▸ Gestellte Aufgabe 1
Benenne in der Auflistung den Teil, der mit der Zeile mit „Write the alphaTex for this tab.“ beginnt und bis zum Ende der Auflistung reicht, „Pista 5“ in „Spur 5“ um und gib nur diesen Teil sonst unverändert wieder.

▸ Zitierter Text
# # #

Der Schreibtisch Michail Sergejewitschs in der Gorbatschow-Foundation, Moskau

Das politische Vermächtnis Michail Gorbatschows (I): Renaissance des Neuen Denkens

Wir hatten es lange vergessen: Die größte Bedrohung für unseren Planeten ist nicht die menschgemachte Klimakatastrophe, sondern die Möglichkeit eines atomaren Infernos. Seit dem Atombombeneinsatz in Hiroshima ist die Menschheit als ganze tötbar. Das aus dieser Erkenntnis folgende, von Michail Gorbatschow mitentwickelte, Neue Denken machte daher das Überleben der Menschheit zum Primat politischen Handelns. Heute, wo ein versteckter Stellvertreterkrieg auf dem Territorium der Ukraine tobt, ist eine Renaissance notwendiger denn je.

„Die entfesselte Kraft des Atoms hat alles verändert – nur nicht unsere Art zu denken, und so treiben wir auf eine Katastrophe ohnegleichen zu. Eine neue Art von Denken ist notwendig, wenn die Menschheit weiterleben will.“ Dies schrieb am 24. Mai 1946, also ein Dreivierteljahr nach dem Atombombenabwurf auf Hiroshima und Nagasaki, kein Geringerer als Albert Einstein, der seinerseits an der „entfesselten Kraft des Atoms“ – vorsichtig gesprochen – nicht ganz unschuldig war.

# # #

▸ Entnommene Auflistung
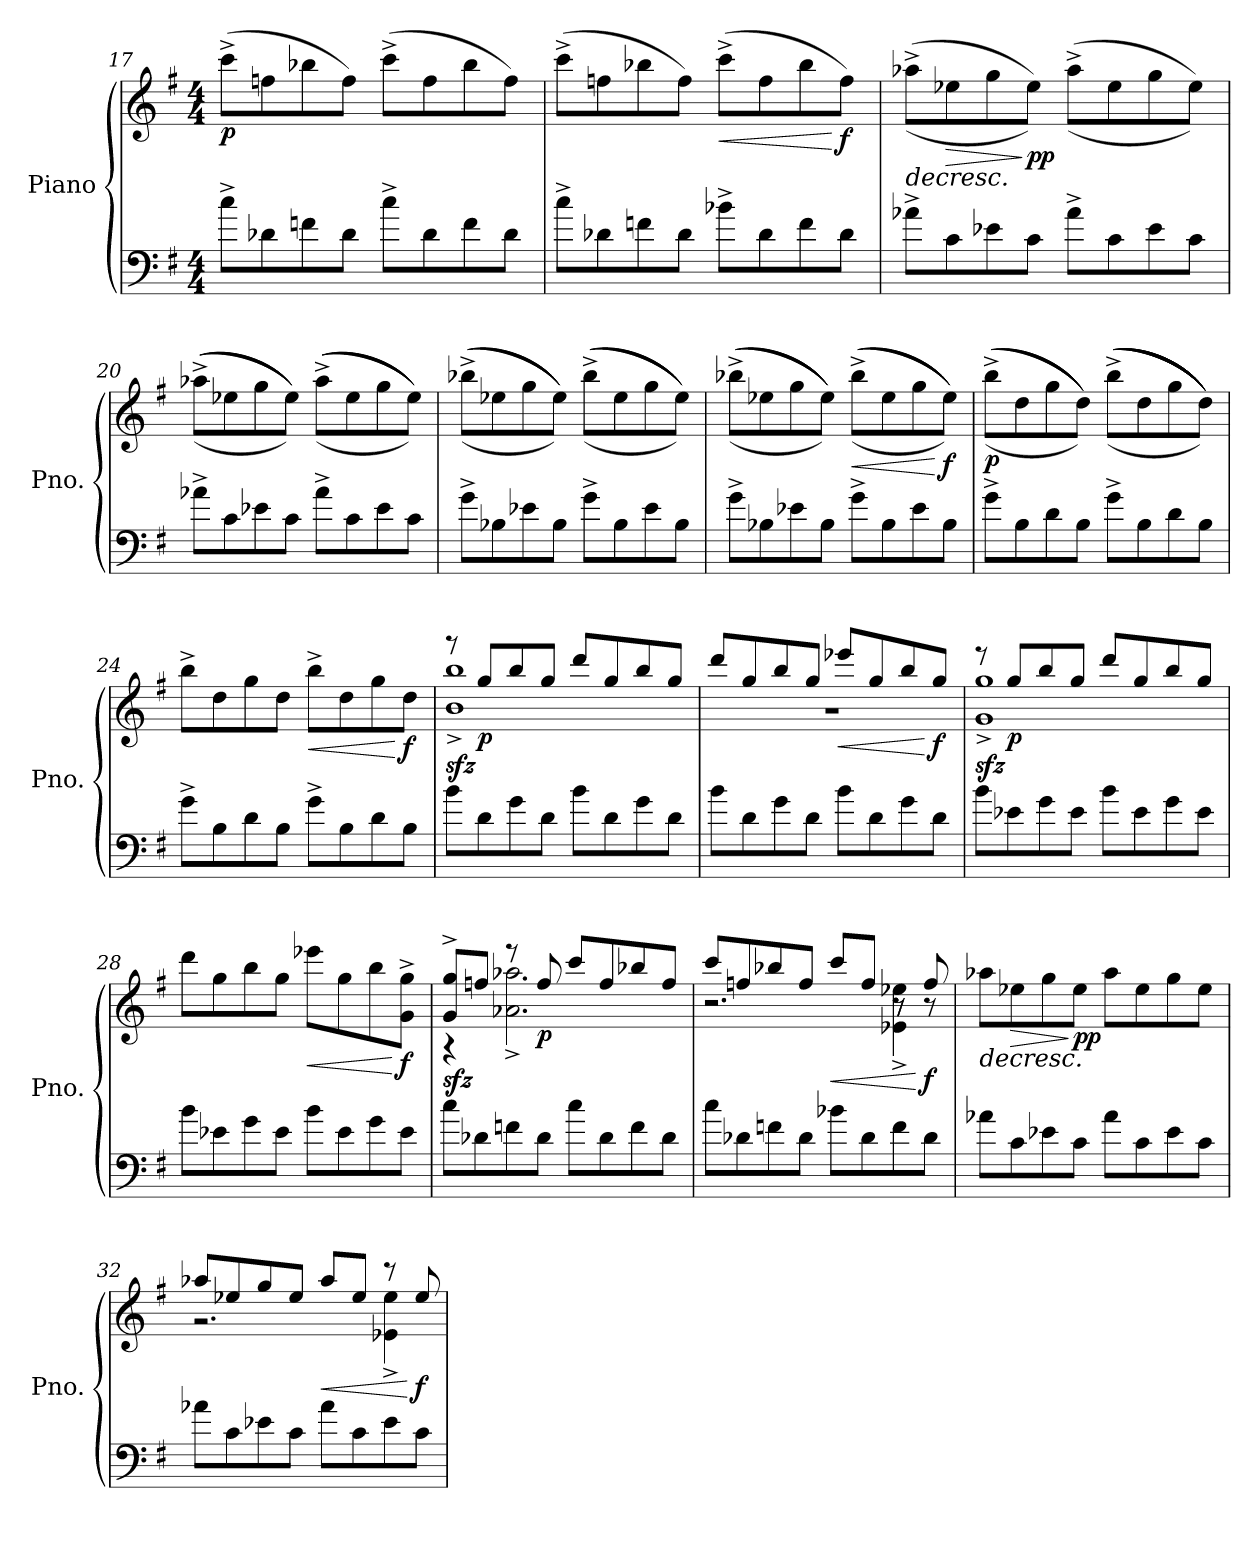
**kern	**kern	**dynam
*part1	*part1	*part1
*staff2	*staff1	*staff1/2
*I"Piano	*	*
*I'Pno.	*	*
*clefF4	*clefG2	*
*k[f#]	*k[f#]	*
*M4/4	*M4/4	*
=17	=17	=17
!	!	!LO:DY:b
8cc^\L	(8ccc^\L	p
8d-X\	8ffn\	.
8fn\	8bb-X\	.
8d-\J	8ff\J)	.
8cc^\L	(8ccc^\L	.
8d-\	8ff\	.
8f\	8bb-\	.
8d-\J	8ff\J)	.
=18	=18	=18
8cc^\L	(8ccc^\L	.
8d-X\	8ffn\	.
8fn\	8bb-X\	.
8d-\J	8ff\J)	.
!	!	!LO:HP:b
8b-X^\L	(8ccc^\L	<
8d-\	8ff\	.
8f\	8bb-\	.
!	!	!LO:DY:n=1:b
8d-\J	8ff\J)	[ f
!!LO:LB:g=z
=19	=19	=19
!	!	!LO:HP:b
8a-X^\L	((8aa-X^\L	>
!	!	!LO:HP:b
8c\	8ee-X\	>
8e-X\	8gg\	.
!	!	!LO:DY:n=1:b
!	!	!LO:DY:n=2:b
8c\J	8ee-\J))	] ] p p
8a-^\L	((8aa-^\L	.
8c\	8ee-\	.
8e-\	8gg\	.
8c\J	8ee-\J))	.
=20	=20	=20
8a-X^\L	((((8aa-X^\L	.
8c\	8ee-X\	.
8e-X\	8gg\	.
8c\J	8ee-\J))))	.
8a-^\L	((((8aa-^\L	.
8c\	8ee-\	.
8e-\	8gg\	.
8c\J	8ee-\J))))	.
=21	=21	=21
8g^\L	((((8bb-X^\L	.
8B-X\	8ee-X\	.
8e-X\	8gg\	.
8B-\J	8ee-\J))))	.
8g^\L	((((8bb-^\L	.
8B-\	8ee-\	.
8e-\	8gg\	.
8B-\J	8ee-\J))))	.
!!LO:LB:g=z
=22	=22	=22
8g^\L	((((8bb-X^\L	.
8B-X\	8ee-X\	.
8e-X\	8gg\	.
8B-\J	8ee-\J))))	.
!	!	!LO:HP:b
8g^\L	((((8bb-^\L	<
8B-\	8ee-\	.
8e-\	8gg\	.
!	!	!LO:DY:n=1:b
8B-\J	8ee-\J))))	[ f
=23	=23	=23
!	!	!LO:DY:b
8g^\L	((((8bb^\L	p
8B\	8dd\	.
8d\	8gg\	.
8B\J	8dd\J))))	.
8g^\L	((((((8bb^\L	.
8B\	8dd\	.
8d\	8gg\	.
8B\J	((8dd\J))))))	.
=24	=24	=24
8g^\L	8bb^\L	.
8B\	8dd\	.
8d\	8gg\	.
8B\J	8dd\J	.
!	!	!LO:HP:b
8g^\L	8bb^\L	<
8B\	8dd\	.
8d\	8gg\	.
!	!	!LO:DY:n=1:b
8B\J	8dd\J	[ f
!!LO:LB:g=z
=25	=25	=25
*	*^	*
!	!	!	!LO:DY:b
8b\L	8r	1b^ 1bb^	sfz
!	!	!	!LO:DY:b
8d\	8gg/L	.	p
8g\	8bb/	.	.
8d\J	8gg/J	.	.
8b\L	8ddd/L	.	.
8d\	8gg/	.	.
8g\	8bb/	.	.
8d\J	8gg/J	.	.
=26	=26	=26	=26
8b\L	8ddd/L	1r	.
8d\	8gg/	.	.
8g\	8bb/	.	.
8d\J	8gg/J	.	.
!	!	!	!LO:HP:b
8b\L	8eee-X/L	.	<
8d\	8gg/	.	.
8g\	8bb/	.	.
!	!	!	!LO:DY:n=1:b
8d\J	8gg/J	.	[ f
=27	=27	=27	=27
!	!	!	!LO:DY:b
8b\L	8r	1g^ 1gg^	sfz
!	!	!	!LO:DY:b
8e-X\	8gg/L	.	p
8g\	8bb/	.	.
8e-\J	8gg/J	.	.
8b\L	8ddd/L	.	.
8e-\	8gg/	.	.
8g\	8bb/	.	.
8e-\J	8gg/J	.	.
*	*v	*v	*
!!LO:PB:g=z
=28	=28	=28
8b\L	8ddd\L	.
8e-X\	8gg\	.
8g\	8bb\	.
8e-\J	8gg\J	.
!	!	!LO:HP:b
8b\L	8eee-X\L	<
8e-\	8gg\	.
8g\	8bb\	.
!	!	!LO:DY:n=1:b
8e-\J	8g\^ 8gg\^J	[ f
=29	=29	=29
*	*^	*
!	!	!	!LO:DY:b
8cc\L	8g/^ 8gg/^L	4r	sfz
8d-X\	8ffn/J	.	.
8fn\	8r	2.a-X\^ 2.aa-X\^	.
!	!	!	!LO:DY:b
8d-\J	8ff/	.	p
8cc\L	8ccc/L	.	.
8d-\	8ff/	.	.
8f\	8bb-X/	.	.
8d-\J	8ff/J	.	.
=30	=30	=30	=30
*	*	*^	*
8cc\L	8ccc/L	2.r	2.r	.
8d-X\	8ffn/	.	.	.
8fn\	8bb-X/	.	.	.
8d-\J	8ff/J	.	.	.
!	!	!	!	!LO:HP:b
8b-X\L	8ccc/L	.	.	<
8d-\	8ff/J	.	.	.
8f\	8r	4e-X\^ 4ee-X\^	8r	.
!	!	!	!	!LO:DY:n=1:b
8d-\J	8ff/	.	8r	[ f
!!LO:LB:g=z
=31	=31	=31	=31	=31
!	!	!	!	!LO:HP:b
*	*v	*v	*v	*
8a-X\L	8aa-X\L	>
!	!	!LO:HP:b
8c\	8ee-X\	>
8e-X\	8gg\	.
!	!	!LO:DY:n=1:b
!	!	!LO:DY:n=2:b
8c\J	8ee-\J	] ] p p
8a-\L	8aa-\L	.
8c\	8ee-\	.
8e-\	8gg\	.
8c\J	8ee-\J	.
=32	=32	=32
*	*^	*
8a-X\L	8aa-X/L	2.r	.
8c\	8ee-X/	.	.
8e-X\	8gg/	.	.
8c\J	8ee-/J	.	.
!	!	!	!LO:HP:b
8a-\L	8aa-/L	.	<
8c\	8ee-/J	.	.
8e-\	8r	4e-X\^ 4ee-\^	.
!	!	!	!LO:DY:n=1:b
8c\J	8ee-/	.	[ f
*	*v	*v	*
=	=	=
*-	*-	*-
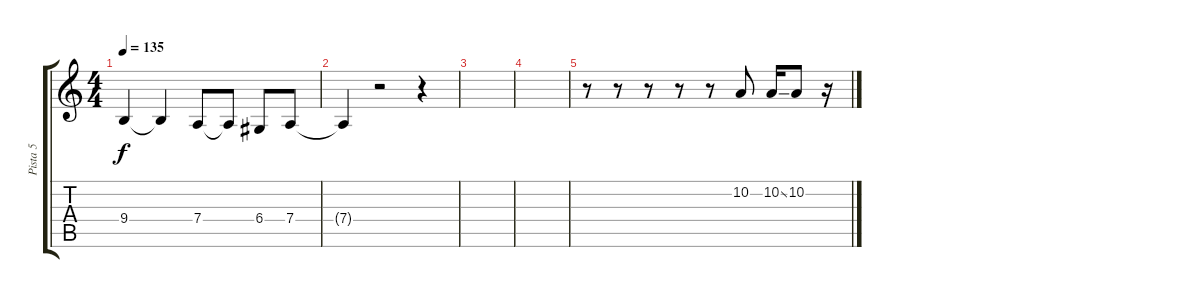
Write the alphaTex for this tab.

\track ("Pista 5" "Pista 5") {instrument sopranosax}
\staff {score tabs}
\tuning (E4 B3 G3 D3 A2 E2) {hide}
\ts (4 4)
\tempo 135
\clef g2
\ks c
9.4.4{dy f} 9.4{t}.4 7.4.8 7.4{t}.8 6.4.8 7.4.8 |
7.4{t}.4 r.2 r.4 |
|
|
r.8 r.8 r.8 r.8 r.8 10.2.8 10.2{ss}.16 10.2.8 r.16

# # #

▸ Gestellte Aufgabe 2
Beantworte anhand des Textes über Gorbatschows Vermächtnis:
(a) An welchem Datum schrieb Albert Einstein die zitierten Sätze über die Kraft des Atoms?
(b) Auf wessen Territorium tobt laut Text heute ein versteckter Stellvertreterkrieg?
(c) Was machte das Neue Denken zum Primat politischen Handelns?

▸ Lösung 1
Write the alphaTex for this tab.

\track ("Spur 5" "Spur 5") {instrument sopranosax}
\staff {score tabs}
\tuning (E4 B3 G3 D3 A2 E2) {hide}
\ts (4 4)
\tempo 135
\clef g2
\ks c
9.4.4{dy f} 9.4{t}.4 7.4.8 7.4{t}.8 6.4.8 7.4.8 |
7.4{t}.4 r.2 r.4 |
|
|
r.8 r.8 r.8 r.8 r.8 10.2.8 10.2{ss}.16 10.2.8 r.16

▸ Lösung 2
(a) Am 24. Mai 1946.
(b) Auf dem Territorium der Ukraine.
(c) Das Überleben der Menschheit.